Qubole incident

Accessiblity and performance issue on api.qubole.com

Major Resolved View vendor source →

Qubole experienced a major incident on June 21, 2021 affecting Site Availability and QDS API and 1 more component, lasting 23h 46m. The incident has been resolved; the full update timeline is below.

Started
Jun 21, 2021, 07:10 PM UTC
Resolved
Jun 22, 2021, 06:57 PM UTC
Duration
23h 46m
Detected by Pingoru
Jun 21, 2021, 07:10 PM UTC

Affected components

Site AvailabilityQDS APICommand ProcessingQubole SchedulerCluster OperationsNotebooks

Update timeline

  1. investigating Jun 21, 2021, 07:10 PM UTC

    Api.qubole.com is currently seeing some degraded performance, and is returning errors during access. At this time failures appear to be partial and intermittent, but Devops is investigating.

  2. identified Jun 21, 2021, 11:05 PM UTC

    Devops was able to identify an issue with the EKS Cluster, and they could see the qds api are failing from the logs. Currently the team is still troubleshooting and as next step are working on restarting the pods associated with EKS cluster.

  3. identified Jun 22, 2021, 03:02 AM UTC

    Devops has identified issue with the production-rstore due to table space issue, and has reached out to AWS support to resolve the issue. Currently Ddevops is moving out the old table to get some space, as Increasing the file system is a complex process at this stage.

  4. identified Jun 22, 2021, 07:04 AM UTC

    Devops team is continuing their effort in moving out the DB table dump from one of the impacted tables. Once the data dump is completed, Devops will be able to free up some space which will help in resolving the issue.

  5. identified Jun 22, 2021, 11:00 AM UTC

    Devops is still continuing to troubleshoot issues with databases. Currently the production rstore read replica DB is erroring out, due to which there are various issues being encountered. Devops is actively working on these issues and are looking forward to a resolution at the earliest.
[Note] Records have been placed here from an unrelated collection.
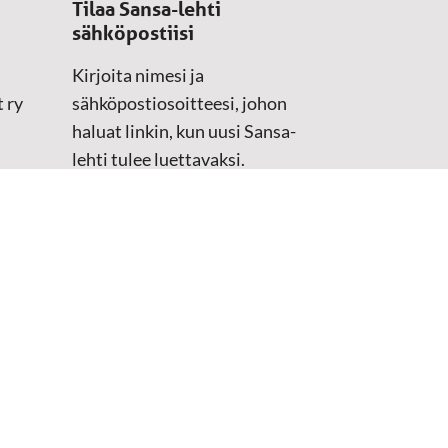
Tilaa Sansa-lehti
sähköpostiisi
Kirjoita nimesi ja
 ry
sähköpostiosoitteesi, johon
haluat linkin, kun uusi Sansa-
lehti tulee luettavaksi.
Tilaustiedot kirjataan
asiakasteristeriimme.
Sähköposti
(Pakollinen)
Etunimi
Sukunimi
Tarkistus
  6. identified Jun 22, 2021, 03:00 PM UTC

    The RDS DB seems to have hit the maximum limit of DB size for instances. As per recommendation from AWS, DevOps team are upgrading the instances, and are currently generating a backup of older instances, so that they can restore that backup on a newer instance with higher configuration.

  7. resolved Jun 22, 2021, 06:57 PM UTC

    Devops has confirmed that they are no longer seeing the errors on the DB. Currently the application is able to connect to DB and api.qubole.com is up and working fine. Currently Query hist, Cluster start, stop and Read only replica of Primary DB are up and running.